Innocent Man Spent 30 Years in Prison, Died a Year After His Release. Now the State Might Finally Pay
Louisiana denied modest financial compensation to Glenn Ford because he couldn't prove his "factual innocence."
In 2014, Glenn Ford walked out of prison
after spending 30 years on death row for a murder he didn't commit, only to die of cancer a little more than a year later.
Louisiana law allows for exonerated ex-prisoners to receive compensation of up to $330,000 (which wouldn't even be all that much if it were a life insurance policy), but Ford was denied the right to collect what little money the state legally owed to him, because he could not prove he was "factually innocent."
That's right, you're innocent until proven guilty before a trial, but if falsely convicted AND exonerated in Louisiana, you must prove your innocence after the fact.

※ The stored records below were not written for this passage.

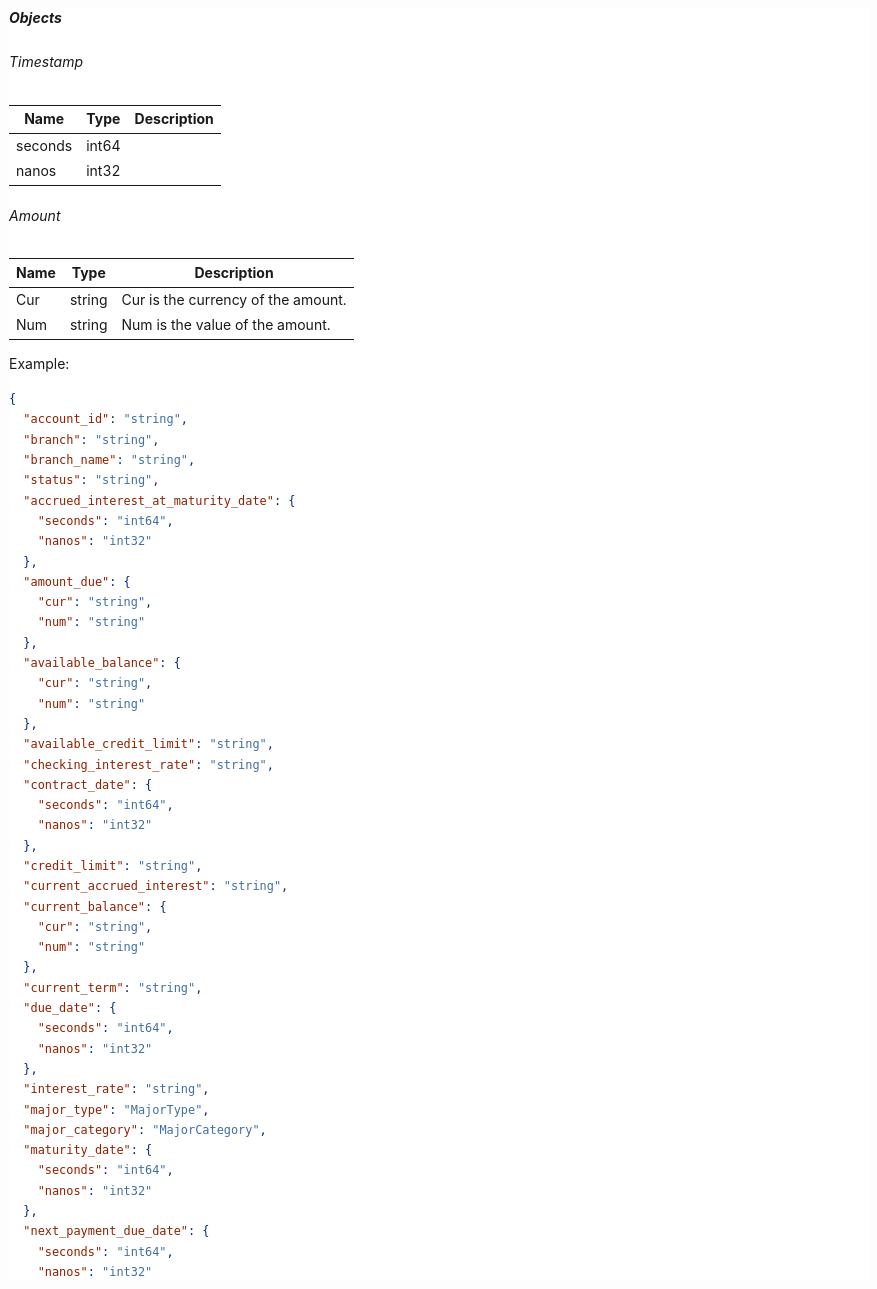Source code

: ##### Objects

###### Timestamp

| Name    | Type  | Description |
|---------|-------|-------------|
| seconds | int64 |             |
| nanos   | int32 |             |

###### Amount

| Name | Type   | Description                        |
|------|--------|------------------------------------|
| Cur  | string | Cur is the currency of the amount. |
| Num  | string | Num is the value of the amount.    |

Example:

```json
{
  "account_id": "string",
  "branch": "string",
  "branch_name": "string",
  "status": "string",
  "accrued_interest_at_maturity_date": {
    "seconds": "int64",
    "nanos": "int32"
  },
  "amount_due": {
    "cur": "string",
    "num": "string"
  },
  "available_balance": {
    "cur": "string",
    "num": "string"
  },
  "available_credit_limit": "string",
  "checking_interest_rate": "string",
  "contract_date": {
    "seconds": "int64",
    "nanos": "int32"
  },
  "credit_limit": "string",
  "current_accrued_interest": "string",
  "current_balance": {
    "cur": "string",
    "num": "string"
  },
  "current_term": "string",
  "due_date": {
    "seconds": "int64",
    "nanos": "int32"
  },
  "interest_rate": "string",
  "major_type": "MajorType",
  "major_category": "MajorCategory",
  "maturity_date": {
    "seconds": "int64",
    "nanos": "int32"
  },
  "next_payment_due_date": {
    "seconds": "int64",
    "nanos": "int32"
```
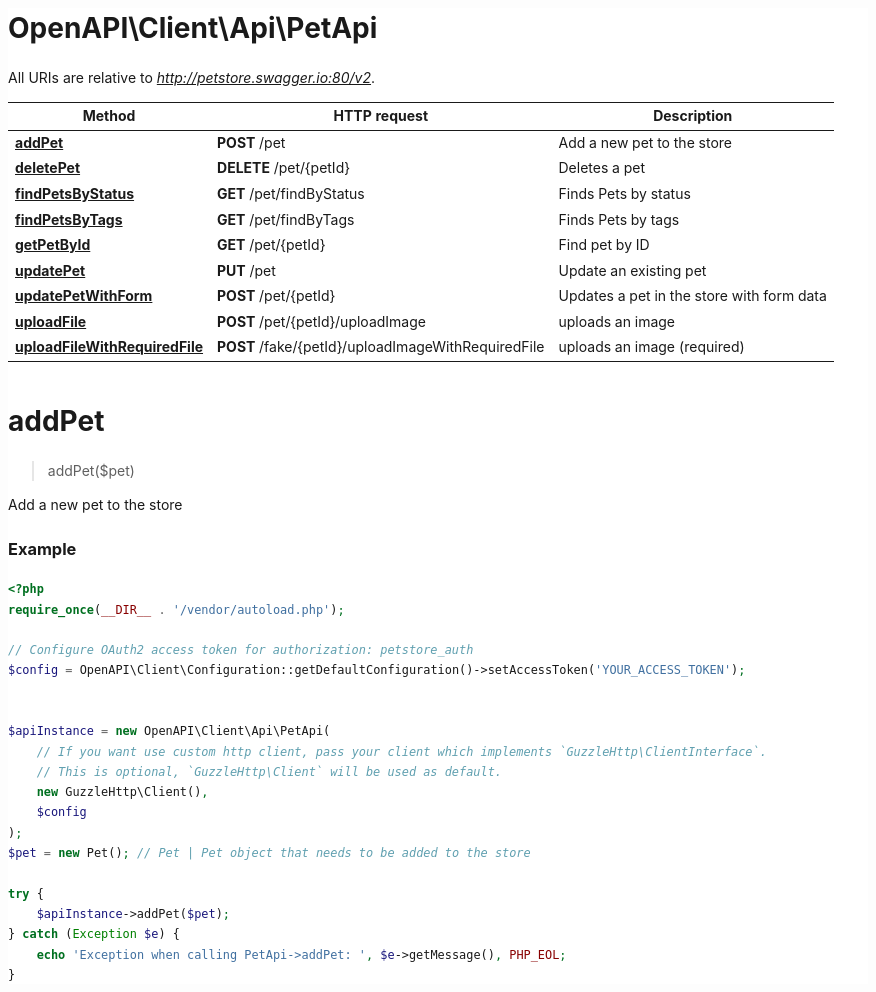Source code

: # OpenAPI\Client\Api\PetApi <a id="top-of-page"></a>

All URIs are relative to *http://petstore.swagger.io:80/v2*.

Method | HTTP request | Description
------------- | ------------- | -------------
[**addPet**](PetApi.md#addpet) | **POST** /pet | Add a new pet to the store
[**deletePet**](PetApi.md#deletepet) | **DELETE** /pet/{petId} | Deletes a pet
[**findPetsByStatus**](PetApi.md#findpetsbystatus) | **GET** /pet/findByStatus | Finds Pets by status
[**findPetsByTags**](PetApi.md#findpetsbytags) | **GET** /pet/findByTags | Finds Pets by tags
[**getPetById**](PetApi.md#getpetbyid) | **GET** /pet/{petId} | Find pet by ID
[**updatePet**](PetApi.md#updatepet) | **PUT** /pet | Update an existing pet
[**updatePetWithForm**](PetApi.md#updatepetwithform) | **POST** /pet/{petId} | Updates a pet in the store with form data
[**uploadFile**](PetApi.md#uploadfile) | **POST** /pet/{petId}/uploadImage | uploads an image
[**uploadFileWithRequiredFile**](PetApi.md#uploadfilewithrequiredfile) | **POST** /fake/{petId}/uploadImageWithRequiredFile | uploads an image (required)

# **addPet**

> addPet($pet)

Add a new pet to the store

### Example

```php
<?php
require_once(__DIR__ . '/vendor/autoload.php');

// Configure OAuth2 access token for authorization: petstore_auth
$config = OpenAPI\Client\Configuration::getDefaultConfiguration()->setAccessToken('YOUR_ACCESS_TOKEN');


$apiInstance = new OpenAPI\Client\Api\PetApi(
    // If you want use custom http client, pass your client which implements `GuzzleHttp\ClientInterface`.
    // This is optional, `GuzzleHttp\Client` will be used as default.
    new GuzzleHttp\Client(),
    $config
);
$pet = new Pet(); // Pet | Pet object that needs to be added to the store

try {
    $apiInstance->addPet($pet);
} catch (Exception $e) {
    echo 'Exception when calling PetApi->addPet: ', $e->getMessage(), PHP_EOL;
}
```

The man who put Ford on death row, former Caddo Parish prosecutor A.M. "Marty" Stroud III, wrote in an a letter to the Shreveport Times last year that during the trial, "I was arrogant, judgmental, narcissistic and very full of myself. I was not as interested in justice as I was in winning."
Stroud says he relied on "junk science" in prosecuting Ford, and that after learning of the results of a 2013 investigation into the murder in question, he believed Ford likely shouldn't have even been arrested at all. Stroud pleaded for Ford's forgiveness, begged the state to do the right thing by compensating him in full, and even repudiated the death penalty itself.
Ford is gone now, but there's new hope that his family may yet enjoy some justice. The News Star reports:
State Rep. Cedric Glover has filed a bill that would provide compensation to the family of the late Glenn Ford, who was released from prison after serving 30 years on death row after being wrongly convicted of a Shreveport murder.
Glover, who is on his second stint as a state legislator after serving as mayor of Shreveport, told Gannett Louisiana:
I couldn't in good conscience return to this body and not try to address what I believe is a grave injustice and a misinterpretation of the law.
Most reasonable folks find it an injustice that he and his family wouldn't qualify for this compensation…It's something highly regrettable, and it's incumbent on me to step forward and offer a legislative remedy.
It's absolutely tragic and preposterous that all a person whose life was stolen from them is entitled to is $330,000. But if Glover's bill passes, at least Ford's family can take heart that the state paid, however pathetically, for the crime it committed against their departed loved one.